Newsletter article

Currency Report - September 2013

A Croatian cricket team has recently been playing in the South Pacific Cook Islands. If that sounds improbable it is only fair to point out that the full name of the team is New Zealand Croatia. It is composed of New Zealand cricketers of Croatian origin. Surprisingly, cricket was first played in Croatia in the early nineteenth century, when it was introduced by British soldiers during the Napoleonic wars.

At the time, the currency circulating in the area would have been the gulden, the florin or the forint, depending where the money was minted. They were three words for what was effectively the common currency of the Austro-Hungarian empire.
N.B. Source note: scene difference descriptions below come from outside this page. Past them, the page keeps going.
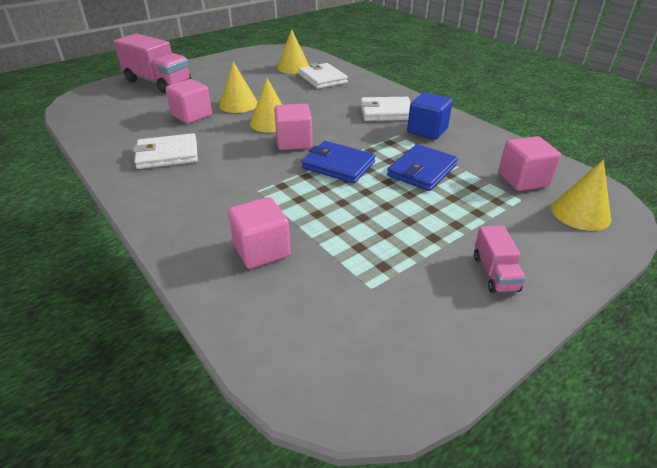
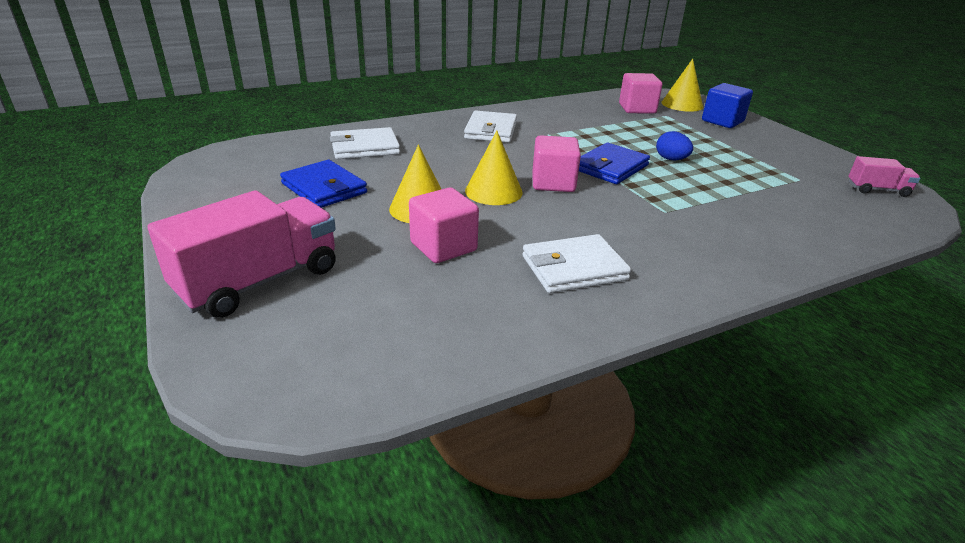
camera: 80 degrees left, 5 degrees down
(167, 154) = (574, 268): white wallet -> white wallet turned 75 degrees clockwise
(261, 250) = (771, 217): pink cube -> none
(293, 67) = (301, 160): yellow cone -> none
(378, 197) = (671, 159): none -> blue egg
(422, 170) = (622, 136): blue wallet -> blue wallet (324, 188)
(427, 131) = (542, 122): blue cube -> blue cube (722, 121)
(495, 273) = (763, 140): pink truck -> pink truck (877, 190)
The gulden was far from the first Croatian currency and the kuna will not be the last; next on the list is the euro but it will be several years before the transition takes place.

Until then, the Hrvatska Naroda Banka will do its best to keep the kuna steady against the euro, a job that it has managed successfully for most of the last decade. The central bank does not publish its target for the euro/kuna exchange rate but it is assumed to be somewhere in the vicinity of 7.5. The average price over the last five years was 7.48, not a mile away from its 7.54 level at the time of writing.

Coincidentally, sterling euro was trading concurrently at 1.1705, remarkably close to its own five-year average of 1.1711. Put the two together and you get a current sterling/kuna price of 8.83 and a five-year average of 9.0. By those measures the three currencies look closely-knit.

Since the end of January, when the pound found its feet again after six months of decline, it too has been fairly steady against the euro. It has covered a range mostly between €1.14 and €1.19, spending the bulk of its time in the top half of that band. It was up there again in the second half of August, having recovered from a bit of a battering in July.

And for once it was a case of the pound doing well rather than the euro doing badly. The single currency kept a low profile in August, with most of the movers and shakers on their summer holidays and no new crises or bailouts (though Greece may turn out to need a third rescue). Sterling, meanwhile, was turning in some respectable ecostats. The UK economy grow by a provisional 0.6% in the second quarter of 2013, twice the pace of Euroland's expansion. And the new Bank of England governor was showing himself to be less of a currency defeatist than he had been made out to be. Whilst he said he wanted to keep interest rates at their record low until unemployment had fallen below 7% (it is currently 7.8%) he also said the plan could be altered if inflation threatened to be above 2.5% in two years' time (it is currently 2.8%). Investors were pleased that the governor was still taking inflation seriously.

With recovery in the air not just in Britain but also in the eurozone, there is no reason to look for sterling/euro to break above or below its horizontal trend. For Brits in need of euro or kuna, either for a regular monthly transfer or for a capital investment, that means watching for the peaks and taking advantage of them to lock into advantageous rate.